Task = Reproduce exactly the lines below from the one containing "the white sneaker at point (993, 662): 2.09" through the one containing "the honor guard soldier at (x=677, y=353)", including both, and nothing else.

Scene geometry reasoning data:
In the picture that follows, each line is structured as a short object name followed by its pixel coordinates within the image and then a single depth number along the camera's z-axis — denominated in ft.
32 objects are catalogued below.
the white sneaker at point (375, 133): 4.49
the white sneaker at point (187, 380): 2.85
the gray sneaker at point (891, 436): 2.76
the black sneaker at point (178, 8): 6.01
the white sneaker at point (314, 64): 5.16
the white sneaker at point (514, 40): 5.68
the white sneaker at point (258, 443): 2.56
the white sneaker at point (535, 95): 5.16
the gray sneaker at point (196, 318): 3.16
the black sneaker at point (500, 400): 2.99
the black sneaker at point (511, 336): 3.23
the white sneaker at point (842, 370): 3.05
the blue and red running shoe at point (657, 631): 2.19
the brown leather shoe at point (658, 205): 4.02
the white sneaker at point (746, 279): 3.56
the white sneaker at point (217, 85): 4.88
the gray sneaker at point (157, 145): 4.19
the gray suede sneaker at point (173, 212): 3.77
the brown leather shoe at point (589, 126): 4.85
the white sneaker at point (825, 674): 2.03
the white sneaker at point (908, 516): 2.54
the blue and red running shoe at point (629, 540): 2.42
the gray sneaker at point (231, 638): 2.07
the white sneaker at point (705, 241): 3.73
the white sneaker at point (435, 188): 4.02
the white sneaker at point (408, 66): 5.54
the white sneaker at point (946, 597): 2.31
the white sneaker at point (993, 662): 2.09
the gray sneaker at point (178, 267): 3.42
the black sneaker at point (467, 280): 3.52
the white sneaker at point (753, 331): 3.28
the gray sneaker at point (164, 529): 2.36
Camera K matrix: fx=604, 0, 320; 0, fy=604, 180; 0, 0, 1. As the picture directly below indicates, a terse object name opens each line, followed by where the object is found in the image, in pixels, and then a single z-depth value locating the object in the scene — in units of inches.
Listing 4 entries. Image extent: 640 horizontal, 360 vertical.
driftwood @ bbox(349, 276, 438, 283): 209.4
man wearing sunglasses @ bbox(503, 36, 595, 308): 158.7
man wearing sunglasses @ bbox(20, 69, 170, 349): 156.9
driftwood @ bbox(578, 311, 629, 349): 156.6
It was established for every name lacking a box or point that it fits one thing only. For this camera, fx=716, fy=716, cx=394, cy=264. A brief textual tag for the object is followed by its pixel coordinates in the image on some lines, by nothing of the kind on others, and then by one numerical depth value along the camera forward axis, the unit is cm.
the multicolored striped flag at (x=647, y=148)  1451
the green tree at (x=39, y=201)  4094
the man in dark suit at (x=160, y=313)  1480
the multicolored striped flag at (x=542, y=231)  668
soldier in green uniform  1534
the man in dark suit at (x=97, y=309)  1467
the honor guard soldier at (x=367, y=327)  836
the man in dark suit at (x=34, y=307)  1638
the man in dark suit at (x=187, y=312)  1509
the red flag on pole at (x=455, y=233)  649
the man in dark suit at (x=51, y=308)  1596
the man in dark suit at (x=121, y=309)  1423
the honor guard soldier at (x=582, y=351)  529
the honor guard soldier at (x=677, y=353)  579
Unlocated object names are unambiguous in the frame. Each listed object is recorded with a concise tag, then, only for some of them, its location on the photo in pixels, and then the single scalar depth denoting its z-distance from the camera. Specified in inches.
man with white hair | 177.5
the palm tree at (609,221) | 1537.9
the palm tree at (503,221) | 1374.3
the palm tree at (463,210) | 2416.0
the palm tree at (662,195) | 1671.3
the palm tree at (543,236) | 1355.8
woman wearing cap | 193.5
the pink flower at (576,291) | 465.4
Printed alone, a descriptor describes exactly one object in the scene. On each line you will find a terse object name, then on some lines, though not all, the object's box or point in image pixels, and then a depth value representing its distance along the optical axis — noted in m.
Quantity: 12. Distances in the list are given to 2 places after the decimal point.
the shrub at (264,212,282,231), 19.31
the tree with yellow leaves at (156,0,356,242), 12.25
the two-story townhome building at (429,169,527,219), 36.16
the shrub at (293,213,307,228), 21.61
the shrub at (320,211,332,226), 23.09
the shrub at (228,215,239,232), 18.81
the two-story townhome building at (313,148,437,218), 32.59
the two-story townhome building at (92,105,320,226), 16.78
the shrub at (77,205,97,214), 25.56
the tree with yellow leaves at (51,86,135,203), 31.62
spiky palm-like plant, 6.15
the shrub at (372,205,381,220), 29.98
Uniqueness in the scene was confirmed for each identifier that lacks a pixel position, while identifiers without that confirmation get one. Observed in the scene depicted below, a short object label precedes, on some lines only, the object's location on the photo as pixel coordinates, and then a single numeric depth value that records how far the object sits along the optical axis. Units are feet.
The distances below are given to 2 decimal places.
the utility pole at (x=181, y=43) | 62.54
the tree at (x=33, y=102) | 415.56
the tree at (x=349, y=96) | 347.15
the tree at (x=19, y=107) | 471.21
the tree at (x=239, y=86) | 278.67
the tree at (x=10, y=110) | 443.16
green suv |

Expected answer =
the white sneaker at point (993, 662): 2.09
the gray sneaker at point (178, 267): 3.42
the black sneaker at point (467, 280): 3.52
the white sneaker at point (753, 331): 3.28
the gray sneaker at point (164, 529): 2.36
Camera K matrix: fx=604, 0, 320; 0, fy=604, 180; 0, 0, 1. As the picture directly below indicates, a terse object name opens each line, followed by where the object is found in the image, in pixels, and then a single z-depth value locating the object in the scene — in units of inches.
Listing 4 entries. Image extent: 640 horizontal, 360 vertical.
driftwood @ bbox(349, 276, 438, 283): 209.4
man wearing sunglasses @ bbox(503, 36, 595, 308): 158.7
man wearing sunglasses @ bbox(20, 69, 170, 349): 156.9
driftwood @ bbox(578, 311, 629, 349): 156.6
It was established for every name lacking a box or point that it fits one thing only. For this camera, fx=716, fy=716, cx=394, cy=264. A brief textual tag for the object is followed by its pixel coordinates in the image on some lines, by nothing of the kind on others, and then by one numerical depth value along the camera forward axis, the unit is cm.
the multicolored striped flag at (x=647, y=148)  1451
the green tree at (x=39, y=201)  4094
the man in dark suit at (x=160, y=313)  1480
the multicolored striped flag at (x=542, y=231)  668
soldier in green uniform  1534
the man in dark suit at (x=97, y=309)  1467
the honor guard soldier at (x=367, y=327)  836
the man in dark suit at (x=34, y=307)  1638
the man in dark suit at (x=187, y=312)  1509
the red flag on pole at (x=455, y=233)  649
the man in dark suit at (x=51, y=308)  1596
the man in dark suit at (x=121, y=309)  1423
the honor guard soldier at (x=582, y=351)  529
the honor guard soldier at (x=677, y=353)  579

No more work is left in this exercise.